- Developer: Sierra On-Line
- Publisher: Sierra On-Line
- Producer: Joe Hale
- Designers: Al Lowe Roberta Williams
- Programmers: Scott Murphy Ken Williams Al Lowe Sol Ackerman
- Artist: Mark Crowe
- Engine: Adventure Game Interpreter
- Platforms: Amiga, Apple II, Apple IIGS, Atari ST, MS-DOS, Tandy 1000
- Release: October–December 1985
- Genre: Adventure
- Mode: Single-player

= The Black Cauldron (video game) =

1985 video game

The Black Cauldron is an adventure game designed by Al Lowe of Sierra On-Line and published in 1985. The game is based on the Disney film The Black Cauldron, which was itself based on the Chronicles of Prydain novel of the same name by Lloyd Alexander. It was made shortly after the first King's Quest game, so it resembles that game in many ways. Along with The Dark Crystal it remained one of only a few adventure games by Sierra to be based on films.

== Plot ==

Atari ST screenshot

The player character is a young assistant pig-keeper named Taran, who undertakes a quest to stop the evil Horned King. The Horned King seeks Hen Wen, the magical pig of the wizard Dallben, for her oracular ability. Using Hen Wen, the Horned King can discover the location of the Black Cauldron and use its power to rule the land.

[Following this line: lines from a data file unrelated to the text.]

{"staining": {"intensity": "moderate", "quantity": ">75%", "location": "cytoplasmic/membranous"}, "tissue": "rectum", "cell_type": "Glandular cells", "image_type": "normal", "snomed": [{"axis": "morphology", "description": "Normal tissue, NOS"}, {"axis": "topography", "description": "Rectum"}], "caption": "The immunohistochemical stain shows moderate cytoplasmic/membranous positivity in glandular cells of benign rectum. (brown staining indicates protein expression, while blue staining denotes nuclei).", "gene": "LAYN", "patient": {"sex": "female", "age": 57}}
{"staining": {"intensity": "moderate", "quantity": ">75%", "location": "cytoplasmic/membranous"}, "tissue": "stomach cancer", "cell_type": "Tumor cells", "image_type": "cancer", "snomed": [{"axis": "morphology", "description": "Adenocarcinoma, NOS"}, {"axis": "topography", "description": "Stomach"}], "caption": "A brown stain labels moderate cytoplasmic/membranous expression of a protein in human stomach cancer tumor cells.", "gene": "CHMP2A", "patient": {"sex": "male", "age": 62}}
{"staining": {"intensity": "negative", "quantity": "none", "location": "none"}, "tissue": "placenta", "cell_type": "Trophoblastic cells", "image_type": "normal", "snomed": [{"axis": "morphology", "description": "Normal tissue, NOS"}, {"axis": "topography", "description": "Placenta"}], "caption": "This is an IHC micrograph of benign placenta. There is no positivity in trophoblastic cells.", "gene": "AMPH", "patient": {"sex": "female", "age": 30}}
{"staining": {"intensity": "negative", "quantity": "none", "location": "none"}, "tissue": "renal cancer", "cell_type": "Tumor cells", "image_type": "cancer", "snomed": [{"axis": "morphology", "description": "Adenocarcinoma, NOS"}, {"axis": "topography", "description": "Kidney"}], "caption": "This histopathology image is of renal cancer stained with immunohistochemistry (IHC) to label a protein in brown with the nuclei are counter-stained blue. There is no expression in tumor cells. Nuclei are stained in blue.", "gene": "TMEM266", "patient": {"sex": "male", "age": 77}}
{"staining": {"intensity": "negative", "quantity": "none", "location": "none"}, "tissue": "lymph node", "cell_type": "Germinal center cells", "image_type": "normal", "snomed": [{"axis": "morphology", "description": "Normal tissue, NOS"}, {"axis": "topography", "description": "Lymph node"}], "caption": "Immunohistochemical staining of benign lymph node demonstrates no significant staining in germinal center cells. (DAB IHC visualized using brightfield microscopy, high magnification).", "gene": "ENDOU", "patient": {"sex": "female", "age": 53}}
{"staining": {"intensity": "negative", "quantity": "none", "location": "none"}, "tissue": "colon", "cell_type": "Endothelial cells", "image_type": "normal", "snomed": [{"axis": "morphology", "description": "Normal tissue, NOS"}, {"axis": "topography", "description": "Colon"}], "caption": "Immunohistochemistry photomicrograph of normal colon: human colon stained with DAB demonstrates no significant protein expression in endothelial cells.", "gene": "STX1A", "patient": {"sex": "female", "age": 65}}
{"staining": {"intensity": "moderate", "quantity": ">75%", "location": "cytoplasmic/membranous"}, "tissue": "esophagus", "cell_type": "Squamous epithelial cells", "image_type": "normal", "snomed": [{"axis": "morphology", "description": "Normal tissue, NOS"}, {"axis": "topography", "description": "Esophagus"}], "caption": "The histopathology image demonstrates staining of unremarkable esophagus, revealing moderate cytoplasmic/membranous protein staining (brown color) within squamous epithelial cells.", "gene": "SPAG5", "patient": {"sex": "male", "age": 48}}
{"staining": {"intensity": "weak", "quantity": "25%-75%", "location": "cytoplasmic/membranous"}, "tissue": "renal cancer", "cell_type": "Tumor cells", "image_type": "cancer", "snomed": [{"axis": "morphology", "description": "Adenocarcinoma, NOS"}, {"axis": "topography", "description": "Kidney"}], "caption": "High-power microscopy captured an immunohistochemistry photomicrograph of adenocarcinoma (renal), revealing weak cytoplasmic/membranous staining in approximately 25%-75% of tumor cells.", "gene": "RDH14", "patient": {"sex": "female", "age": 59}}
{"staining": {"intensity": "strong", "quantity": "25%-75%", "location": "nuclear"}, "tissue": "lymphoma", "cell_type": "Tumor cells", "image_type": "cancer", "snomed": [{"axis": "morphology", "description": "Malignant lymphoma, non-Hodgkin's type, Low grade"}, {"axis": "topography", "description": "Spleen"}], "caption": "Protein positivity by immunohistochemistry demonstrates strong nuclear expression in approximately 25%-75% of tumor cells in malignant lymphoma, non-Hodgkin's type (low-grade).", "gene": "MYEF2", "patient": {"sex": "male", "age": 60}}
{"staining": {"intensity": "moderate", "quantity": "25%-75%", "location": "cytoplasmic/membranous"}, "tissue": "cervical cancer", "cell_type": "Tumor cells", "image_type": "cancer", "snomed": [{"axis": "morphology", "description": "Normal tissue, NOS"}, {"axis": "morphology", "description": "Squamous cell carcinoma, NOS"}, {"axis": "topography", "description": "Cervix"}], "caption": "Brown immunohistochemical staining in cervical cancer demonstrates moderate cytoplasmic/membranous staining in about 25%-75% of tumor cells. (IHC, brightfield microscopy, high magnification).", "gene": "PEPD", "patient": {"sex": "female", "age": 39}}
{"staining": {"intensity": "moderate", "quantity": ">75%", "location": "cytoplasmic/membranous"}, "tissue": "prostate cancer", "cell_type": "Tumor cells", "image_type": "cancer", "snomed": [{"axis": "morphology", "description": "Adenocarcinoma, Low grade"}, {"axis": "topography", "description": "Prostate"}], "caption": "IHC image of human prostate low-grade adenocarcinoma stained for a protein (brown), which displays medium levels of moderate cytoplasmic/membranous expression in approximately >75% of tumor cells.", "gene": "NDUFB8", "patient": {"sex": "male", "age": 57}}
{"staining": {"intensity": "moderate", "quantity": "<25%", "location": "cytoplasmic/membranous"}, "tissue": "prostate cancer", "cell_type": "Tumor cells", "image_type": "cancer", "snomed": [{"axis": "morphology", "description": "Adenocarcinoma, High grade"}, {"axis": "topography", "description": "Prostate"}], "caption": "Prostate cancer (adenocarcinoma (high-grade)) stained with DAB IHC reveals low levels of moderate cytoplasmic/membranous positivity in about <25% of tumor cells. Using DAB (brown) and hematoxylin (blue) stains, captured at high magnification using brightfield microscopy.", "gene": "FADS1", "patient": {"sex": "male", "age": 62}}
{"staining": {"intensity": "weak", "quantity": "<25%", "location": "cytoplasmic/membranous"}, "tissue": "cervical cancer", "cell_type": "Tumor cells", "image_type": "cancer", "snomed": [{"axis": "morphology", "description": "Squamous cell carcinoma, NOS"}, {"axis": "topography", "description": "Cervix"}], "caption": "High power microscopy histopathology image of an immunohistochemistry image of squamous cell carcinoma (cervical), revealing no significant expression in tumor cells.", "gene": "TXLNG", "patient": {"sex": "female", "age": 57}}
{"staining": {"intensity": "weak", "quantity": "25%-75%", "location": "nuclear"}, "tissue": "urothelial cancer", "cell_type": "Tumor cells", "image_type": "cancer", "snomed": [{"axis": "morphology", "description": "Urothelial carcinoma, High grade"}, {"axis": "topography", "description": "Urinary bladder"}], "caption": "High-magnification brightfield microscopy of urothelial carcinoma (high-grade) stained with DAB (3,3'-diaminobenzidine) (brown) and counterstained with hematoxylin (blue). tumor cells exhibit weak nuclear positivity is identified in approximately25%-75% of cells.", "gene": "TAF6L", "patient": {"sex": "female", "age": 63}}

Taran's first mission is to lead Hen Wen to the Fair Folk while the Horned King's dragons are looking for them. Should the pig be captured (the game allows either possibility), Taran can go to the Horned King's castle and rescue her. As soon as he is inside, Taran will meet Princess Eilonwy with her magic bauble and may rescue Fflewddur Fflam, as well as discover a Magic Sword.

The Cauldron is in the possession of three witches of Morva who will trade it for the Sword. A dragon grasps the cauldron and Taran goes back to encounter the evil man himself.

There are plot branches and multiple endings depending on many variables, such as whether Hen Wen the pig was saved, how the cauldron was destroyed, and what reward was chosen afterward.

== Gameplay ==

In order to make the game more accessible to children, Sierra used an innovative idea that would not reappear in the genre for the next 10 years: the text parser was removed in favor of the function keys that performed various actions: F3 would choose an inventory item, F4 would use it, F6 would perform "Use" near the character's location, and F8 would "look". The simplification of the two actions "Look" and "Use" was not reused in Sierra's later games. However, it somewhat resembles the control system of other later simpler point-and-click adventure games, such as the King's Quest VII or The Dig whose interfaces only consisted of "Look" and "Use". Being based on a Disney film, the graphics present some relative 'flexibility', compared to the monolithic and straight sceneries of previous and later games.

== Development ==
During a gameplay walkthrough of King's Quest I, with Dan Avidan on the YouTube channel Game Grumps, Roberta Williams revealed that she almost quit Sierra when she received pushback from Disney executives during production of the game. According to Williams, the executives did not understand why Williams was deviating from the film's narrative by giving players the freedom to explore and make mistakes. The main character's ability to die when the player makes a mistake was also a big point of contention for the executives since the character does not die in the movie. The executives' unwillingness to understand the difference between a film and a video game led Williams to walk out of the meeting and threaten to leave the project until her husband Ken, head of Sierra, stepped in.

== Reception ==
Antic in 1987 criticized the Atari ST version of The Black Cauldron as "typical of early software for newer computers. It doesn't fully utilize the ST's capabilities", citing the "chunky low-resolution" graphics "obviously ported from another make of computer". However, the magazine concluded that fans of other Sierra adventures would enjoy the game.